I suppose that’s actually what makes life interesting.

Then, of course, something like cancer just leaps (or creeps) in and upsets everything.

And yet, it doesn’t. Not absolutely everything, anyway.

Having cancer, in fact having had cancer, is like being given a new set of glasses, or being asked to sit on the opposite side of a stage while a performance is taking place: everything you see is just the same, yet it is not; your perspective has been changed and so your understanding alters too.

Before I had cancer, I would have described myself as being rather sceptical of the kind of ‘all-natural, quick-cure’ remedies for diseases and conditions like cancer. I come from a medical family and, as much as I believe we don’t know everything and that there are a whole lot of alternative medications and treatments that undoubtedly work, I also believe that there is a reason that medicine has developed to the degree that it has.

Now that I have had cancer, I find myself in a rather ‘middle’ position of still feeling that medicine knows what it is on about and that research is ongoing, producing results and developments all the time, while not quite knowing if the ‘natural cure-alls’ don’t actually have a point.

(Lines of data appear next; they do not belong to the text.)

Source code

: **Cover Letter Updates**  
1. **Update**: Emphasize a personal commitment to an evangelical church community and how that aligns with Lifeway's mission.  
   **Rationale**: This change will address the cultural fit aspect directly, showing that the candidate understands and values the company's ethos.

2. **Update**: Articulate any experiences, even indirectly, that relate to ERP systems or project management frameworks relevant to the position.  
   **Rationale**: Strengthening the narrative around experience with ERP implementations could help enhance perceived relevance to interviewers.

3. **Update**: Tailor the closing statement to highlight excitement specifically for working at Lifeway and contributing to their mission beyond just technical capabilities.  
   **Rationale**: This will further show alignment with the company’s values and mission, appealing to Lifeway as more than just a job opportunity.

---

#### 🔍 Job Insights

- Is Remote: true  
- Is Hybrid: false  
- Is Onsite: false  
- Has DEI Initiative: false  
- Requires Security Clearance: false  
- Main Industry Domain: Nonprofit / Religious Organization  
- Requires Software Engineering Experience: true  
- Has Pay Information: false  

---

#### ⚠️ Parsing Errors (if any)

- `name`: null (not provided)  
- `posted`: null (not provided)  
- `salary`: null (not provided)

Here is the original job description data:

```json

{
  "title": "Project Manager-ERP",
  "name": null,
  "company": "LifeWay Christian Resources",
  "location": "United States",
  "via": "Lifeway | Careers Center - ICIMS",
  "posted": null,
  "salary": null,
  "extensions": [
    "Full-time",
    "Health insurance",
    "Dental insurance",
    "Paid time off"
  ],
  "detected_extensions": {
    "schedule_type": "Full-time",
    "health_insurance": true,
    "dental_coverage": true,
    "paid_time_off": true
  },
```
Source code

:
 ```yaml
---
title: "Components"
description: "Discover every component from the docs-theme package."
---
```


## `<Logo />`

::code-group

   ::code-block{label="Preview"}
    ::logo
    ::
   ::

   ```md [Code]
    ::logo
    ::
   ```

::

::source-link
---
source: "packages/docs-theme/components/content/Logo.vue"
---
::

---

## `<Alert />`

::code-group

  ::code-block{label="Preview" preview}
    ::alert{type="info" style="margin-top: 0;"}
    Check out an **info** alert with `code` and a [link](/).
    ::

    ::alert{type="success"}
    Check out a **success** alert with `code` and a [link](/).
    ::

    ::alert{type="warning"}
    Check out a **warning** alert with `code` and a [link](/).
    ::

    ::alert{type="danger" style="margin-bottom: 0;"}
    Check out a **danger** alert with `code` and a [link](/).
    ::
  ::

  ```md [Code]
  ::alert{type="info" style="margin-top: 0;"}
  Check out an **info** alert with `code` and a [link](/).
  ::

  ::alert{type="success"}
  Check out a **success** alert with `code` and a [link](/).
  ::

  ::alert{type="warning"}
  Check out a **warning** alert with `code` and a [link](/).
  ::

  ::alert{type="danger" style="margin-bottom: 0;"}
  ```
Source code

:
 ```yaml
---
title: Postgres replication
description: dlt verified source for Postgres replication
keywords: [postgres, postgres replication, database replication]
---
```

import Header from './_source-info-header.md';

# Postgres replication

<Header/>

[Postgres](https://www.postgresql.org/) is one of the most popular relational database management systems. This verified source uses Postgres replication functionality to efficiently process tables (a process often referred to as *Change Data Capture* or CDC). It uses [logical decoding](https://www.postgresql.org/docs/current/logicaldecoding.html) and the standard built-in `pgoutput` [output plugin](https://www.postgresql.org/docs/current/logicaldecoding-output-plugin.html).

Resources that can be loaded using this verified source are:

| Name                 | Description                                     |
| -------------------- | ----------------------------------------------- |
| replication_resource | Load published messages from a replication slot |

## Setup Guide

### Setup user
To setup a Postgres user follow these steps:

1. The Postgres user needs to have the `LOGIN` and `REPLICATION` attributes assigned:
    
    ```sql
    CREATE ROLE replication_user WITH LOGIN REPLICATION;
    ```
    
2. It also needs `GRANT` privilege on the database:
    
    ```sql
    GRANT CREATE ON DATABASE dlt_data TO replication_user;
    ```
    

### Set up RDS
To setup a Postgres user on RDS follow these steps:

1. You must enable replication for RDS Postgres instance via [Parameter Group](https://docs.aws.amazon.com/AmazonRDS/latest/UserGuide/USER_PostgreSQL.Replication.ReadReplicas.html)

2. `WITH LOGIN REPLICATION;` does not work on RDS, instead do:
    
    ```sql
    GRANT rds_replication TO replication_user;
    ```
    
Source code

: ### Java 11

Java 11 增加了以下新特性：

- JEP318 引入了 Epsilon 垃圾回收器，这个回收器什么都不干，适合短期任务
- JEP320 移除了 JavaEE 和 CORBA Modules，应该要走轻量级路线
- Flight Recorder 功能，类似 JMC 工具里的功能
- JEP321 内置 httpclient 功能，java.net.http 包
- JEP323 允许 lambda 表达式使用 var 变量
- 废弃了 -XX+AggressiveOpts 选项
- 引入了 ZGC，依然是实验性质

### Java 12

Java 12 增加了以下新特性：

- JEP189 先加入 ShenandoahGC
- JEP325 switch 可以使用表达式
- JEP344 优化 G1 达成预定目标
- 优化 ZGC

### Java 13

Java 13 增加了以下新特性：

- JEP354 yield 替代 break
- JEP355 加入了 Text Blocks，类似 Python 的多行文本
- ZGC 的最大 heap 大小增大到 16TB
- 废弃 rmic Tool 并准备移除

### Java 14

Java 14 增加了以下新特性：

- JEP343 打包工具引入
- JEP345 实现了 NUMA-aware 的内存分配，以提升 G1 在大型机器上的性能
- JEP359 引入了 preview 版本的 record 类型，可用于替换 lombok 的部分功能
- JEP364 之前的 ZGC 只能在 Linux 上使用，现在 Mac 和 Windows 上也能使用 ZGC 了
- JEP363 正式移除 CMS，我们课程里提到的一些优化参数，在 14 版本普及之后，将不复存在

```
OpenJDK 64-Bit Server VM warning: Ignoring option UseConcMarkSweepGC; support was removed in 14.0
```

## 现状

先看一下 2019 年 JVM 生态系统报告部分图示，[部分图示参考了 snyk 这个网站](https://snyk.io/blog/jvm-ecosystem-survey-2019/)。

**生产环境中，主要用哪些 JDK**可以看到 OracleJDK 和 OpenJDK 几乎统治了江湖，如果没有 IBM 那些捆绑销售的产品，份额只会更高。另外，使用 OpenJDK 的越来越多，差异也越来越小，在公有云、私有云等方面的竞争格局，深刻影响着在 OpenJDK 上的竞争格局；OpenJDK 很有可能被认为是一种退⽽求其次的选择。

You read a lot about ‘remedies for cancer’- usually natural and miraculous. I do have a feeling that, if they were so revolutionary, then surely some brilliant mind would either have made them common knowledge, or would have harnessed whatever power works.

At the same time, though, having got cancer despite literally having not one of the risk factors, I can’t help thinking that, just maybe, anything is worth trying. At least once.